Bien que prévu dans le règlement grand-ducal du 13 juin 1979 concernant les directives en matière de sécurité dans les écoles, le renouvellement d'air faisait- et fait hélas encore souvent- défaut dans de nombreux bâtiments scolaires dépourvus de la possibilité d'ouvrir les fenêtres. Rappelons que la position inclinée des vitres ou la ventilation mécanique ne peuvent en aucun cas remplacer l'aération par à coup, les fenêtres grandes ouvertes, susceptible de garantir l'alimentation adéquate en air frais.

Il est aberrant de constater avec quelle acceptation des enseignants ont travaillé- et fait travailler des enfants- pendant des années dans des salles de classe confinées, à l'air palpable et suffocant, sans oublier le grand nombre qui actuellement, continue à enseigner dans ces conditions qui représentent un risque alarmant pour la santé des occupants de ces serres à CO2 que sont les pièces closes bien remplies...

Je ne peux également ressentir qu'une grande incompréhension pour les voix qui se lèvent dans le milieu scolaire pour se plaindre du « froid » qui règnerait dans les salles. L'accumulation d'air usée et la moisissure menaçante se prêteraient bien plus à être sujet de crainte. De même, difficile de comprendre que personne ne se sente pas plutôt incommodé par les odeurs diverses qui se dégagent inévitablement dans un lieu fermé non aéré...

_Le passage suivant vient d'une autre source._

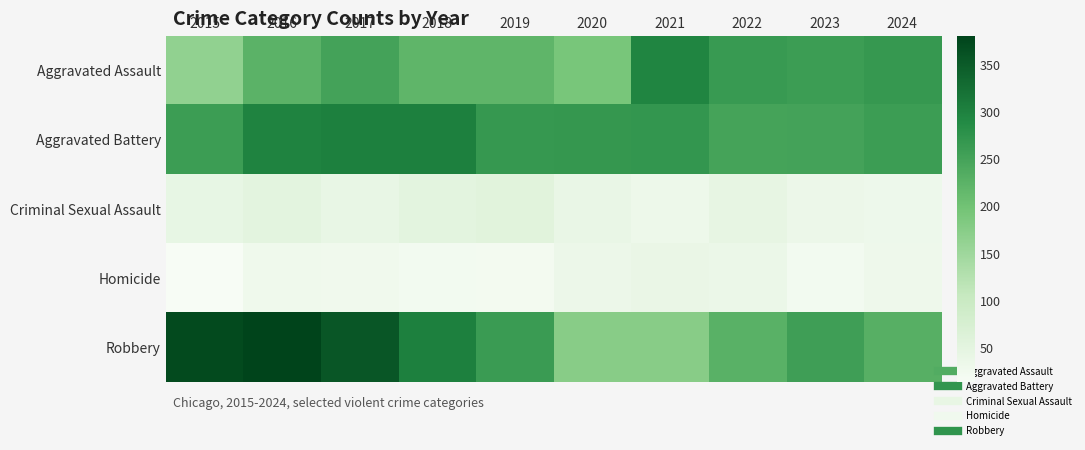

What is the difference between the highest and lowest values at 2024?

237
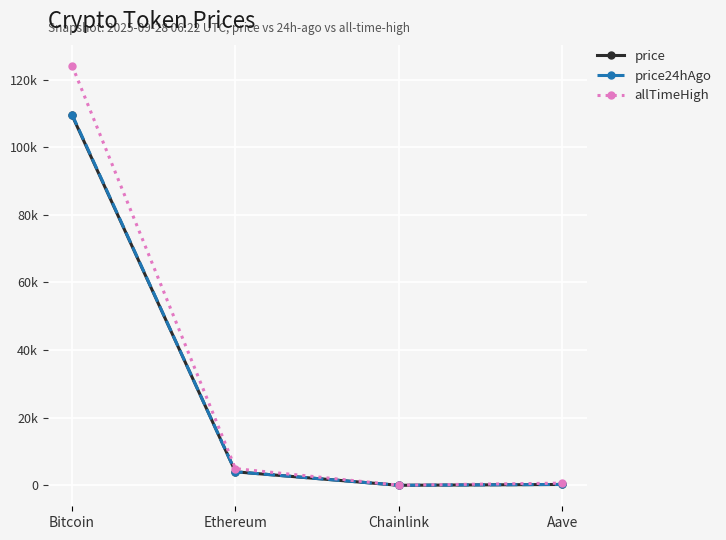

True or false: price24hAgo and price intersect in this chart.

False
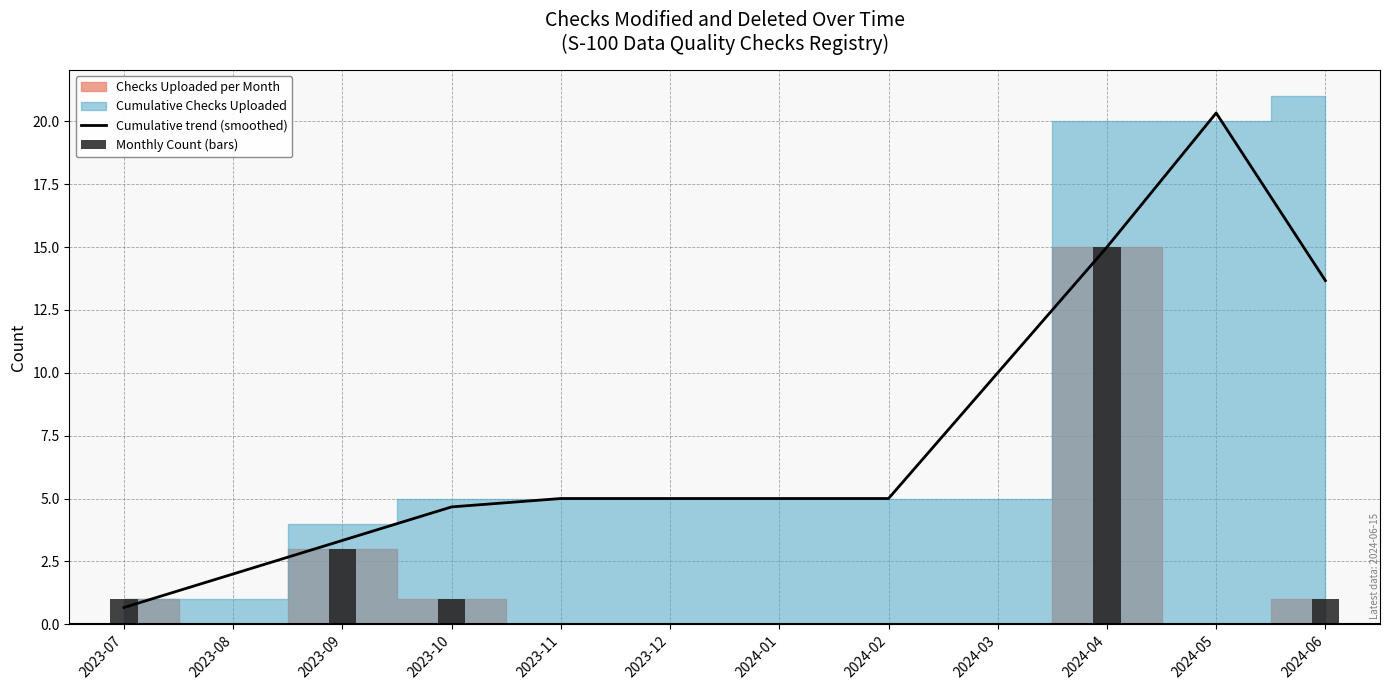

Is the value of Monthly Count (bars) at 2024-06 greater than the value of Cumulative trend (smoothed) at 2023-08?

No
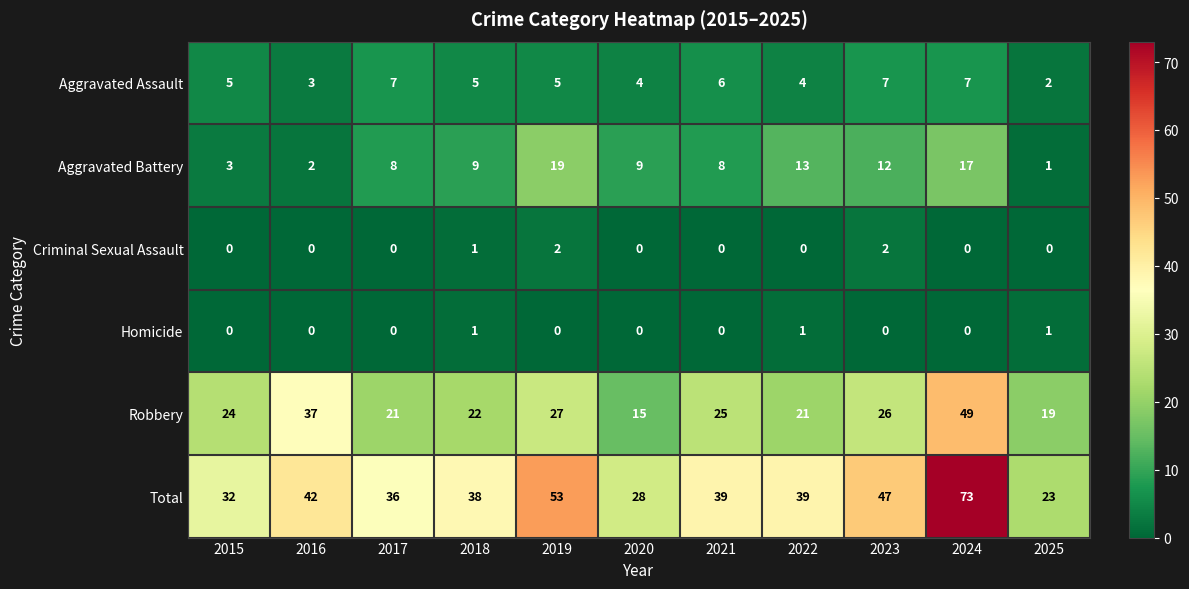

Which series has the widest spread of values?

Total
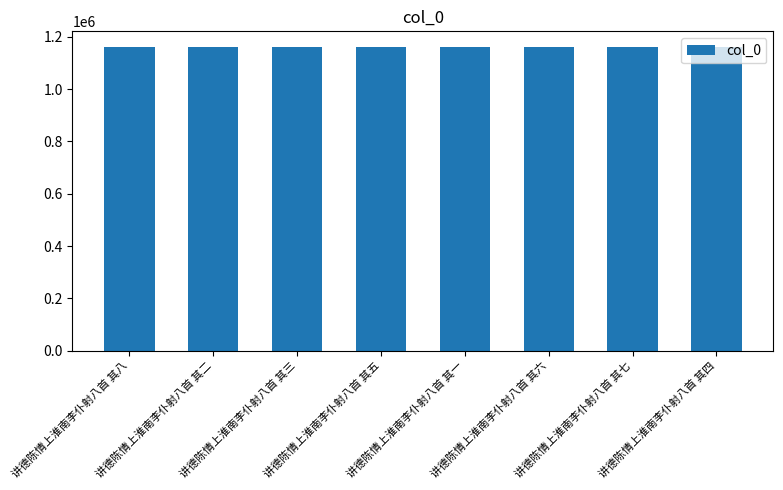

What value does the data have at 讲德陈情上淮南李仆射八首 其六?

1162811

La pandémie en a fait une urgence capitale- mais une aération régulière et adaptée des salles de classe n'en a pas moins toujours été un besoin de base, indispensable à la création d'un environnement propice à l'enseignement et à la concentration.

Dans le cadre de la crise sanitaire, le député Fernand Kartheiser n'a eu cesse d'évoquer – à travers des questions parlementaires, des prises de parole à la Chambre des Députés ou encore devant la presse- la gravité de la transmission du COVID par la voie des aérosols et par conséquent l'inestimable nécessité d'aérer les classes convenablement, et donc de pourvoir les enseignants du moyen d'ouvrir grandement les fenêtres.

Je l'en remercie. Si encore des enseignants se trouvent dans l'impossibilité de créer une circulation d'air cruciale- ou pour d'obscures raisons refusent de le faire- une prise de conscience a pourtant eu lieu au niveau du Ministère de l'¬Éducation Nationale. À peaufiner, certes.